(Dataset entries)
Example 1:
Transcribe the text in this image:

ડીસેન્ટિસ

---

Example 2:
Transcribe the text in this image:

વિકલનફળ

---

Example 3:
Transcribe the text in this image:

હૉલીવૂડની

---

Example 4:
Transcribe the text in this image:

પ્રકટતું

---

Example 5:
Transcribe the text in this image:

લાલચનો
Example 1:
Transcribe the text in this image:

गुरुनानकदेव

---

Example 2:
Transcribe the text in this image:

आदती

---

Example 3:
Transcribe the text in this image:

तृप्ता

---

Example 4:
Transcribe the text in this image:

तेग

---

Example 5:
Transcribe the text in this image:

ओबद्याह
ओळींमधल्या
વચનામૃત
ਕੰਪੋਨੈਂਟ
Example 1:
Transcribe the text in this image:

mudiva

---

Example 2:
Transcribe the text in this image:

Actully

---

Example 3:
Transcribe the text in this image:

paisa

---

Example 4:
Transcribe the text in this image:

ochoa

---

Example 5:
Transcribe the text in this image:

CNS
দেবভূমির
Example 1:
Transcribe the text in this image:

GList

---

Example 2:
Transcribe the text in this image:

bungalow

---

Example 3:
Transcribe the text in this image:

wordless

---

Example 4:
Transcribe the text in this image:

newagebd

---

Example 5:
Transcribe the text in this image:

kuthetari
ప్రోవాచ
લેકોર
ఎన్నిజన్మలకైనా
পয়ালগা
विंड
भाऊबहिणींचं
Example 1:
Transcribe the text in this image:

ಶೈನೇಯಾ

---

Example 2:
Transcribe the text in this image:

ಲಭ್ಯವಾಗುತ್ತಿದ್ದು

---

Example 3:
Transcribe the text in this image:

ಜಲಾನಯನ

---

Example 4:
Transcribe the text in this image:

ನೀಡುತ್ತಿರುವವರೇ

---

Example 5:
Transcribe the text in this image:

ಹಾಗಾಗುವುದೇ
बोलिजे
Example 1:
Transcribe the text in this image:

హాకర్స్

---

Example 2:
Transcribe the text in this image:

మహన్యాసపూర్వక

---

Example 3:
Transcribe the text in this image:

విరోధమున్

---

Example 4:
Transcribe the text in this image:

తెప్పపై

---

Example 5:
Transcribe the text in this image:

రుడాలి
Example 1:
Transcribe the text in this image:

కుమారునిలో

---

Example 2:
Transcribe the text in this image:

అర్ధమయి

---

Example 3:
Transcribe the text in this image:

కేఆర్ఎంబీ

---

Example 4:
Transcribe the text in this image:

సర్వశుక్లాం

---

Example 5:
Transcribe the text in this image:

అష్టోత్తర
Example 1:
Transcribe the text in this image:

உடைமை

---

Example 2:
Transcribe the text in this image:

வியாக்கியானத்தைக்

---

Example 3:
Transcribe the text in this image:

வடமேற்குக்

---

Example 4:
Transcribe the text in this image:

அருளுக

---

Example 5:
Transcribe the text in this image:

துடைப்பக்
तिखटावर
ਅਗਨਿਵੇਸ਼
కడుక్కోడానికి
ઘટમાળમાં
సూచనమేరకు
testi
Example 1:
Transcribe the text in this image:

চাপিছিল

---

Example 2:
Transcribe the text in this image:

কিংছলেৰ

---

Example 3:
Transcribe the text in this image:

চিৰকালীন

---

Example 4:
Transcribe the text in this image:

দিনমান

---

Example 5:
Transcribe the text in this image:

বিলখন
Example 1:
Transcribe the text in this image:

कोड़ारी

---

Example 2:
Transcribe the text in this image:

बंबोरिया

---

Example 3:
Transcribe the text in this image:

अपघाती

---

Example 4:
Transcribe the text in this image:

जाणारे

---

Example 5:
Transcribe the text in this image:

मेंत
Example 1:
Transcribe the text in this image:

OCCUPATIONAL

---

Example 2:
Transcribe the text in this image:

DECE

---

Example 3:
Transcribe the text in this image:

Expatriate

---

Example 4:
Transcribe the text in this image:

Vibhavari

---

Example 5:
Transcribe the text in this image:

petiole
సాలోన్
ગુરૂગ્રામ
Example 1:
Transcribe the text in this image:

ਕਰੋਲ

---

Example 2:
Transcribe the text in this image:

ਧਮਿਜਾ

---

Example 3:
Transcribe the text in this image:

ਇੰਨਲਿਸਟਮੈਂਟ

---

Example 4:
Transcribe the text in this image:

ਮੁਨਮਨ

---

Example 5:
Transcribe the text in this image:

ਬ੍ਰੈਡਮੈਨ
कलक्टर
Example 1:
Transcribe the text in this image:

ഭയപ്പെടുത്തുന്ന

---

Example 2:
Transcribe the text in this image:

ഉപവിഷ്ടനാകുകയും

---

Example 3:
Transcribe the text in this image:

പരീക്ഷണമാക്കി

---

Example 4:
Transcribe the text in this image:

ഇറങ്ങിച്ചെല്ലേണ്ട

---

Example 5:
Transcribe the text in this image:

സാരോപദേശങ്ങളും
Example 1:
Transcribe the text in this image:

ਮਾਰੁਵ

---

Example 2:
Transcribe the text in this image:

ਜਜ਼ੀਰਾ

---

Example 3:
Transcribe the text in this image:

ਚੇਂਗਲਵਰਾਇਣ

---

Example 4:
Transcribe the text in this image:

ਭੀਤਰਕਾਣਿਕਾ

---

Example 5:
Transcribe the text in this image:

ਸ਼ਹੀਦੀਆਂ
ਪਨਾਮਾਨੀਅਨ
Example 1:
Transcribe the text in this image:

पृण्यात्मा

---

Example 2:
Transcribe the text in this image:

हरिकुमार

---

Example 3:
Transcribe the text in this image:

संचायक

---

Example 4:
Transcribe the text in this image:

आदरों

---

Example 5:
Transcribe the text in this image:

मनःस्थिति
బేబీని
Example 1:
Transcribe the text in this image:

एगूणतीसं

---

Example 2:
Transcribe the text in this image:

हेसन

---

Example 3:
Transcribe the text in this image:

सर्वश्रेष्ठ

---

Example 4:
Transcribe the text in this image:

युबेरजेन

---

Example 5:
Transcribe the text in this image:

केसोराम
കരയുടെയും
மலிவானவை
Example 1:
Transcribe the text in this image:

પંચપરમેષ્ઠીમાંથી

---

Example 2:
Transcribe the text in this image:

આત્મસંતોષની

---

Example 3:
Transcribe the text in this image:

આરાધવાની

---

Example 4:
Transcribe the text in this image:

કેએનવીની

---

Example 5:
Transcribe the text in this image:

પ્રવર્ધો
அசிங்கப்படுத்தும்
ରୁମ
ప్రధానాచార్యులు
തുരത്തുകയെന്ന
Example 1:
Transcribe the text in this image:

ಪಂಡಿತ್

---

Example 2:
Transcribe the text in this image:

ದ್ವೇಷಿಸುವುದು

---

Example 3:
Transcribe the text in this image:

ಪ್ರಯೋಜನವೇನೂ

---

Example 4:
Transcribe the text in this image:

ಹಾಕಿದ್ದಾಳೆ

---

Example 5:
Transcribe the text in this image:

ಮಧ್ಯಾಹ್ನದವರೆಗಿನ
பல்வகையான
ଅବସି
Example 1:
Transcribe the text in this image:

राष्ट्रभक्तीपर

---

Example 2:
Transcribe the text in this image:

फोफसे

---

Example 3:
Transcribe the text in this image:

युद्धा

• _Work order_
Copy the records exactly.

• _Written answer_
Example 1:
Transcribe the text in this image:

ડીસેન્ટિસ

---

Example 2:
Transcribe the text in this image:

વિકલનફળ

---

Example 3:
Transcribe the text in this image:

હૉલીવૂડની

---

Example 4:
Transcribe the text in this image:

પ્રકટતું

---

Example 5:
Transcribe the text in this image:

લાલચનો
Example 1:
Transcribe the text in this image:

गुरुनानकदेव

---

Example 2:
Transcribe the text in this image:

आदती

---

Example 3:
Transcribe the text in this image:

तृप्ता

---

Example 4:
Transcribe the text in this image:

तेग

---

Example 5:
Transcribe the text in this image:

ओबद्याह
ओळींमधल्या
વચનામૃત
ਕੰਪੋਨੈਂਟ
Example 1:
Transcribe the text in this image:

mudiva

---

Example 2:
Transcribe the text in this image:

Actully

---

Example 3:
Transcribe the text in this image:

paisa

---

Example 4:
Transcribe the text in this image:

ochoa

---

Example 5:
Transcribe the text in this image:

CNS
দেবভূমির
Example 1:
Transcribe the text in this image:

GList

---

Example 2:
Transcribe the text in this image:

bungalow

---

Example 3:
Transcribe the text in this image:

wordless

---

Example 4:
Transcribe the text in this image:

newagebd

---

Example 5:
Transcribe the text in this image:

kuthetari
ప్రోవాచ
લેકોર
ఎన్నిజన్మలకైనా
পয়ালগা
विंड
भाऊबहिणींचं
Example 1:
Transcribe the text in this image:

ಶೈನೇಯಾ

---

Example 2:
Transcribe the text in this image:

ಲಭ್ಯವಾಗುತ್ತಿದ್ದು

---

Example 3:
Transcribe the text in this image:

ಜಲಾನಯನ

---

Example 4:
Transcribe the text in this image:

ನೀಡುತ್ತಿರುವವರೇ

---

Example 5:
Transcribe the text in this image:

ಹಾಗಾಗುವುದೇ
बोलिजे
Example 1:
Transcribe the text in this image:

హాకర్స్

---

Example 2:
Transcribe the text in this image:

మహన్యాసపూర్వక

---

Example 3:
Transcribe the text in this image:

విరోధమున్

---

Example 4:
Transcribe the text in this image:

తెప్పపై

---

Example 5:
Transcribe the text in this image:

రుడాలి
Example 1:
Transcribe the text in this image:

కుమారునిలో

---

Example 2:
Transcribe the text in this image:

అర్ధమయి

---

Example 3:
Transcribe the text in this image:

కేఆర్ఎంబీ

---

Example 4:
Transcribe the text in this image:

సర్వశుక్లాం

---

Example 5:
Transcribe the text in this image:

అష్టోత్తర
Example 1:
Transcribe the text in this image:

உடைமை

---

Example 2:
Transcribe the text in this image:

வியாக்கியானத்தைக்

---

Example 3:
Transcribe the text in this image:

வடமேற்குக்

---

Example 4:
Transcribe the text in this image:

அருளுக

---

Example 5:
Transcribe the text in this image:

துடைப்பக்
तिखटावर
ਅਗਨਿਵੇਸ਼
కడుక్కోడానికి
ઘટમાળમાં
సూచనమేరకు
testi
Example 1:
Transcribe the text in this image:

চাপিছিল

---

Example 2:
Transcribe the text in this image:

কিংছলেৰ

---

Example 3:
Transcribe the text in this image:

চিৰকালীন

---

Example 4:
Transcribe the text in this image:

দিনমান

---

Example 5:
Transcribe the text in this image:

বিলখন
Example 1:
Transcribe the text in this image:

कोड़ारी

---

Example 2:
Transcribe the text in this image:

बंबोरिया

---

Example 3:
Transcribe the text in this image:

अपघाती

---

Example 4:
Transcribe the text in this image:

जाणारे

---

Example 5:
Transcribe the text in this image:

मेंत
Example 1:
Transcribe the text in this image:

OCCUPATIONAL

---

Example 2:
Transcribe the text in this image:

DECE

---

Example 3:
Transcribe the text in this image:

Expatriate

---

Example 4:
Transcribe the text in this image:

Vibhavari

---

Example 5:
Transcribe the text in this image:

petiole
సాలోన్
ગુરૂગ્રામ
Example 1:
Transcribe the text in this image:

ਕਰੋਲ

---

Example 2:
Transcribe the text in this image:

ਧਮਿਜਾ

---

Example 3:
Transcribe the text in this image:

ਇੰਨਲਿਸਟਮੈਂਟ

---

Example 4:
Transcribe the text in this image:

ਮੁਨਮਨ

---

Example 5:
Transcribe the text in this image:

ਬ੍ਰੈਡਮੈਨ
कलक्टर
Example 1:
Transcribe the text in this image:

ഭയപ്പെടുത്തുന്ന

---

Example 2:
Transcribe the text in this image:

ഉപവിഷ്ടനാകുകയും

---

Example 3:
Transcribe the text in this image:

പരീക്ഷണമാക്കി

---

Example 4:
Transcribe the text in this image:

ഇറങ്ങിച്ചെല്ലേണ്ട

---

Example 5:
Transcribe the text in this image:

സാരോപദേശങ്ങളും
Example 1:
Transcribe the text in this image:

ਮਾਰੁਵ

---

Example 2:
Transcribe the text in this image:

ਜਜ਼ੀਰਾ

---

Example 3:
Transcribe the text in this image:

ਚੇਂਗਲਵਰਾਇਣ

---

Example 4:
Transcribe the text in this image:

ਭੀਤਰਕਾਣਿਕਾ

---

Example 5:
Transcribe the text in this image:

ਸ਼ਹੀਦੀਆਂ
ਪਨਾਮਾਨੀਅਨ
Example 1:
Transcribe the text in this image:

पृण्यात्मा

---

Example 2:
Transcribe the text in this image:

हरिकुमार

---

Example 3:
Transcribe the text in this image:

संचायक

---

Example 4:
Transcribe the text in this image:

आदरों

---

Example 5:
Transcribe the text in this image:

मनःस्थिति
బేబీని
Example 1:
Transcribe the text in this image:

एगूणतीसं

---

Example 2:
Transcribe the text in this image:

हेसन

---

Example 3:
Transcribe the text in this image:

सर्वश्रेष्ठ

---

Example 4:
Transcribe the text in this image:

युबेरजेन

---

Example 5:
Transcribe the text in this image:

केसोराम
കരയുടെയും
மலிவானவை
Example 1:
Transcribe the text in this image:

પંચપરમેષ્ઠીમાંથી

---

Example 2:
Transcribe the text in this image:

આત્મસંતોષની

---

Example 3:
Transcribe the text in this image:

આરાધવાની

---

Example 4:
Transcribe the text in this image:

કેએનવીની

---

Example 5:
Transcribe the text in this image:

પ્રવર્ધો
அசிங்கப்படுத்தும்
ରୁମ
ప్రధానాచార్యులు
തുരത്തുകയെന്ന
Example 1:
Transcribe the text in this image:

ಪಂಡಿತ್

---

Example 2:
Transcribe the text in this image:

ದ್ವೇಷಿಸುವುದು

---

Example 3:
Transcribe the text in this image:

ಪ್ರಯೋಜನವೇನೂ

---

Example 4:
Transcribe the text in this image:

ಹಾಕಿದ್ದಾಳೆ

---

Example 5:
Transcribe the text in this image:

ಮಧ್ಯಾಹ್ನದವರೆಗಿನ
பல்வகையான
ଅବସି
Example 1:
Transcribe the text in this image:

राष्ट्रभक्तीपर

---

Example 2:
Transcribe the text in this image:

फोफसे

---

Example 3:
Transcribe the text in this image:

युद्धा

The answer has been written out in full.